Textes de référence
- Le décret n° 65-422 du 1er juin 1965 portant création d’un service d’état civil au ministère des Affaires étrangères, créant le SCEC, consacre son titre II aux transcriptions sur les registres du SCEC des actes d’état civil dressés au cours d’un voyage maritime et aux armées. L’article 3 prévoit la tenue des registres par le SCEC où sont transcrits les jugements français tenant lieu d’actes de l’état civil lorsque ceux-ci ont été ou auraient dû être dressés à l’étranger, les jugements d’adoption simple concernant les personnes nées à l’étranger lorsque leurs actes de naissance ne sont pas conservés sur des registres français, les actes dressés au cours d’un voyage maritime ou aux armées. L’article 10 du décret prévoit la transcription sur les registres du SCEC des actes de l’état civil reçus par les officiers de l’état civil militaires.
- Le décret n° 74-449 du 15 mai 1974 relatif au livret de famille et à l’information des futurs époux sur le droit de la famille réglemente la délivrance et la mise à jour des livrets de famille.
- Le décret n° 91-268 du 8 mars 1991 portant désignation de l’autorité qualifiée pour assurer la transcription des actes de l’état civil dressés par les officiers de l’état civil militaires dans le cadre des opérations résultant de l’application de la résolution n° 678 du 29 novembre 1990 du Conseil de sécurité des Nations unies et pour faire procéder à la rectification des actes de décès dressés dans le même cadre, prévoit que l’autorité compétente pour faire assurer la transcription des actes de l’état civil dressés par les officiers de l’état civil militaires est le ministre de la Défense ou les personnes à qui il aura donné délégation de signature.
- Le décret n° 97-773 du 30 juillet 1997 modifiant le décret n° 65-422 du 1er juin 1965 portant création d’un Service central d’état civil au ministère des Affaires étrangères, abroge en son article 1, l’alinéa 3 de l’article 3 du décret du 1er juin 1965, qui prévoyait la transcription, par le SCEC, des jugements de divorce et de séparation de corps lorsque le mariage avait été célébré à l’étranger.

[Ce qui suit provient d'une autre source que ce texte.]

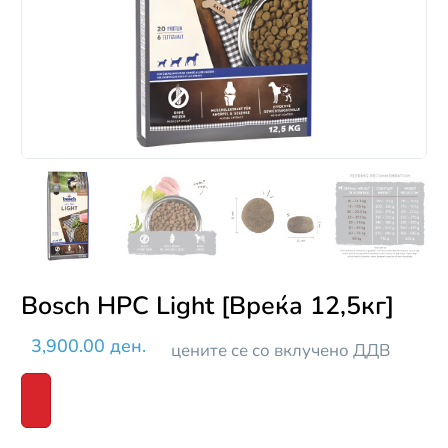
Bosch HPC Light [Вреќа 12,5кг]
3,900.00 ден.
цените се со вклучено ДДВ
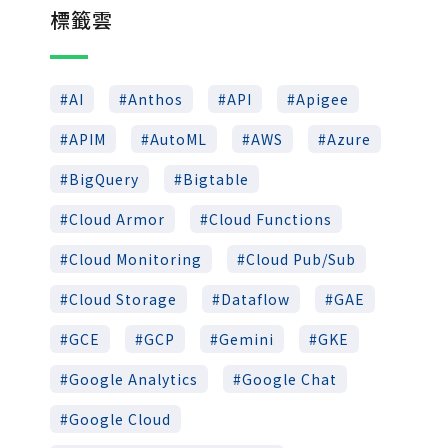
標籤雲
AI
Anthos
API
Apigee
APIM
AutoML
AWS
Azure
BigQuery
Bigtable
Cloud Armor
Cloud Functions
Cloud Monitoring
Cloud Pub/Sub
Cloud Storage
Dataflow
GAE
GCE
GCP
Gemini
GKE
Google Analytics
Google Chat
Google Cloud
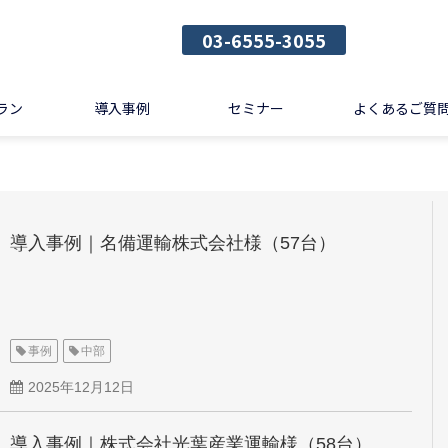
03-6555-3055
ラン
導入事例
セミナー
よくあるご質
導入事例｜名備運輸株式会社様（57台）
事例
中部
2025年12月12日
導入事例｜株式会社光葉産業運輸様（58台）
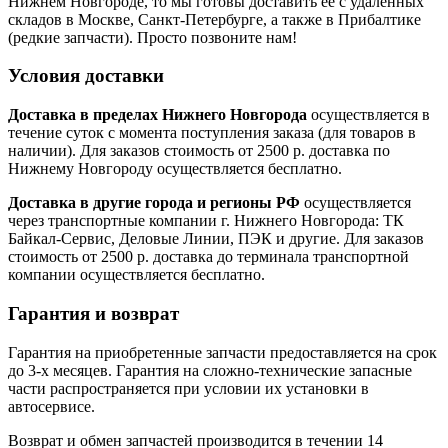
Нижнем Новгороде, то мы готовы доставить ее с удаленных
складов в Москве, Санкт-Петербурге, а также в Прибалтике
(редкие запчасти). Просто позвоните нам!
Условия доставки
Доставка в пределах Нижнего Новгорода
осуществляется в
течение суток с момента поступления заказа (для товаров в
наличии). Для заказов стоимость от 2500 р. доставка по
Нижнему Новгороду осуществляется бесплатно.
Доставка в другие города и регионы РФ
осуществляется
через транспортные компании г. Нижнего Новгорода: ТК
Байкал-Сервис, Деловые Линии, ПЭК и другие. Для заказов
стоимость от 2500 р. доставка до терминала транспортной
компании осуществляется бесплатно.
Гарантия и возврат
Гарантия на приобретенные запчасти предоставляется на срок
до 3-х месяцев. Гарантия на сложно-технические запасные
части распространяется при условии их установки в
автосервисе.
Возврат и обмен запчастей производится в течении 14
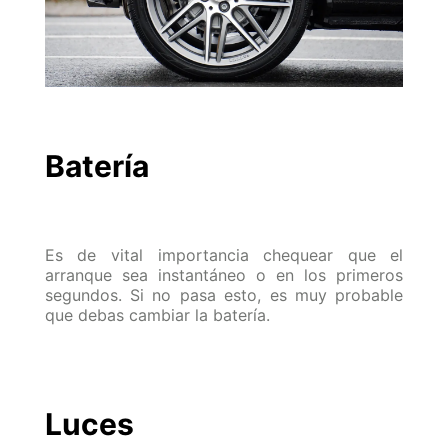
Batería
Es de vital importancia chequear que el
arranque sea instantáneo o en los primeros
segundos. Si no pasa esto, es muy probable
que debas cambiar la batería.
Luces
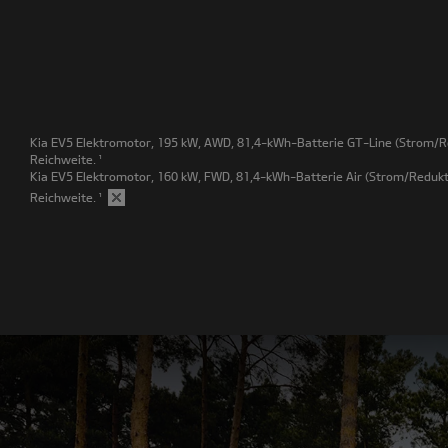
Kia EV5 Elektromotor, 195 kW, AWD, 81,4-kWh-Batterie GT-Line
(Strom/Re
Reichweite.
¹
Kia EV5 Elektromotor, 160 kW, FWD, 81,4-kWh-Batterie Air
(Strom/Redukti
Reichweite.
¹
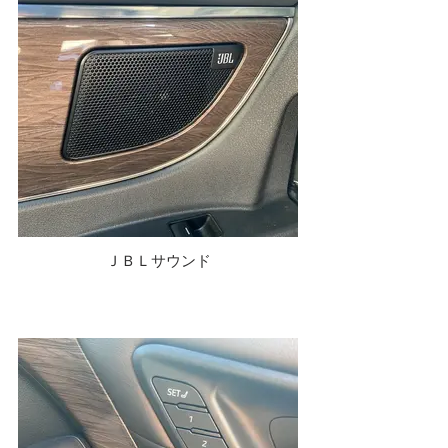
ＪＢＬサウンド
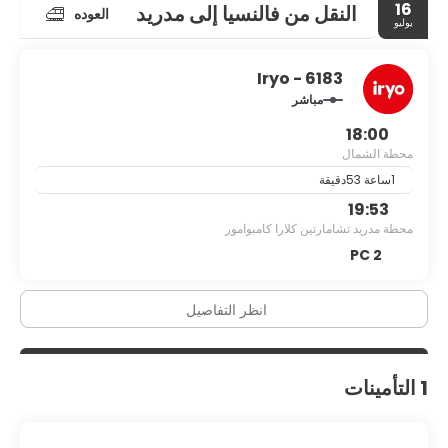
16
النقل من فالنسيا إلى مدريد
العوده
يوليو
Iryo - 6183
مباشر
18:00
محطة الشمال
1ساعة 53دقيقة
19:53
محطة مدريد تشامارتين كلارا كامبوامور
2 PC
انظر التفاصيل
1 التأمينات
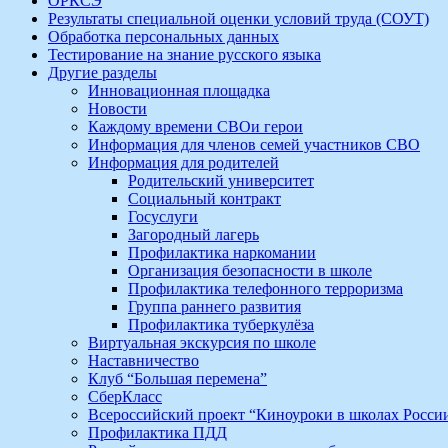
ОРКСЭ
Результаты специальной оценки условий труда (СОУТ)
Обработка персональных данных
Тестирование на знание русского языка
Другие разделы
Инновационная площадка
Новости
Каждому времени СВОи герои
Информация для членов семей участников СВО
Информация для родителей
Родительский университет
Социальный контракт
Госуслуги
Загородный лагерь
Профилактика наркомании
Организация безопасности в школе
Профилактика телефонного терроризма
Группа раннего развития
Профилактика туберкулёза
Виртуальная экскурсия по школе
Наставничество
Клуб “Большая перемена”
СберКласс
Всероссийский проект “Киноуроки в школах Росси
Профилактика ПДД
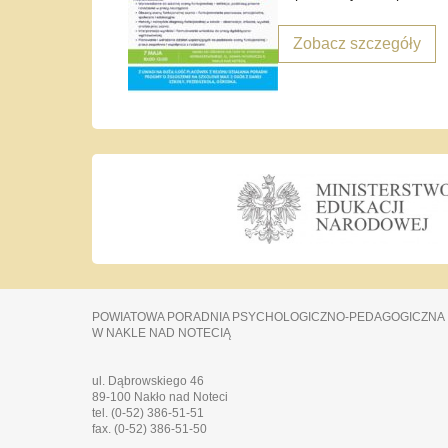
Zobacz szczegóły
POWIATOWA PORADNIA PSYCHOLOGICZNO-PEDAGOGICZNA
W NAKLE NAD NOTECIĄ
ul. Dąbrowskiego 46
89-100 Nakło nad Noteci
tel. (0-52) 386-51-51
fax. (0-52) 386-51-50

- L’ Instruction générale relative à l’état civil du 11 mai 1999 , en son n° 585-3, expose les règles applicables en matière d’examen des décisions étrangères d’adoption en vue de leur transcription sur les registres de l’état civil français. Au n° 618, l’IGREC habilite les officiers de l’état civil du SCEC à établir ou à compléter les livrets de famille à l’occasion de la transcription d’une décision tenant lieu d’acte de naissance (jugement déclaratif ou supplétif de naissance, jugement d’adoption plénière).

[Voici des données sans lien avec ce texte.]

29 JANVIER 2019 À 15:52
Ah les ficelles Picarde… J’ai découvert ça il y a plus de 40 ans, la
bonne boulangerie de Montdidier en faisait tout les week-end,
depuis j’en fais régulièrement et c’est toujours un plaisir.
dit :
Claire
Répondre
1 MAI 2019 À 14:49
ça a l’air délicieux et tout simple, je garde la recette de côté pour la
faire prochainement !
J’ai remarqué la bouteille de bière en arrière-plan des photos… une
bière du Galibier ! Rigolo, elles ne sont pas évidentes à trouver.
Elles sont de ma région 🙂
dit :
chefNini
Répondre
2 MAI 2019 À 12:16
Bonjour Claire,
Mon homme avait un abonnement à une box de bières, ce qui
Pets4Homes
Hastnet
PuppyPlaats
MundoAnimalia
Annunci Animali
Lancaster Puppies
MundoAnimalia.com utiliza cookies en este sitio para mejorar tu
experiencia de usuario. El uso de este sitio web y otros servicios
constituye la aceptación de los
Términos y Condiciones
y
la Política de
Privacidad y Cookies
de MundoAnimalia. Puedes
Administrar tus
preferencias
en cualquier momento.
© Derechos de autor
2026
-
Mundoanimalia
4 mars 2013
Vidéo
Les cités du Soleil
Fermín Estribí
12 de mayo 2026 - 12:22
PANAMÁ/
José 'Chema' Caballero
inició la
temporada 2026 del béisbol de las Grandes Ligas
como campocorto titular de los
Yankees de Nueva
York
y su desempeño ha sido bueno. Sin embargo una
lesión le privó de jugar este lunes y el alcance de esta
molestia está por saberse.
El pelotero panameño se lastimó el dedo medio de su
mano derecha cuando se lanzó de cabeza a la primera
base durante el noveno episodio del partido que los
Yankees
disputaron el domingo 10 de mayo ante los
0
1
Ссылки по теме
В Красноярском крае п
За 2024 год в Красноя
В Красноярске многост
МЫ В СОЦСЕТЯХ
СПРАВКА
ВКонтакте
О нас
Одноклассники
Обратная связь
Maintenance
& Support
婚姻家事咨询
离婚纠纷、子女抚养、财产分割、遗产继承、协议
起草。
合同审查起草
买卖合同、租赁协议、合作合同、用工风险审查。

- Le décret n° 2008-521 du 2 juin 2008 relatif aux attributions des autorités diplomatiques et consulaires françaises en matière d’état civil, autorise dans son article 2 le transfert, par arrêté du ministre des Affaires étrangères, de tout ou parties des attributions de l’officier de l’état civil consulaire territorialement compétent aux officiers de l’état civil du SCEC.
- Le
Code civil
- L’article 59 du Code civil, modifié par la loi n° 93-22 du 8 janvier 1993 modifiant le Code civil relative à l’état civil, à la famille et aux droits de l’enfant et instituant le juge aux affaires familiales, dispose que les naissances survenues lors d’un voyage maritime doivent être déclarées dans les trois jours de l’accouchement à l’officier du commissariat de la marine ou au capitaine du navire, chargé d’en dresser l’acte.
- L’article 86 du Code civil, modifié par le décret n° 65-422 du 1er juin 1965 portant création d’un service central d’état civil au ministère des Affaires étrangères, dispose que les décès survenus lors d’un voyage maritime doivent être déclarés dans les vingt-quatre heures à l’officier du commissariat de la marine ou au capitaine du navire, chargé d’en dresser l’acte.
- Les articles 93 à 97 du Code civil sont consacrés aux actes d’état civil concernant les militaires et marins d’État reçus par les officiers de l’état civil militaires.
- L’article 354 du Code civil, modifié par la loi n° 2002-304 du 4 mars 2002 relative au nom de famille, au sujet de la transcription des jugements d’adoption plénière, prévoit que la décision est transcrite sur les registres du SCEC lorsque l’adopté est né à l’étranger.
- L’article 362 du Code civil, créé par la loi n° 66-500 du 11 juillet 1966 portant réforme de l’adoption, prévoit qu’il doit être procédé à la mention ou à la transcription du jugement d’adoption simple sur les registres de l’état civil à la requête du procureur de la République.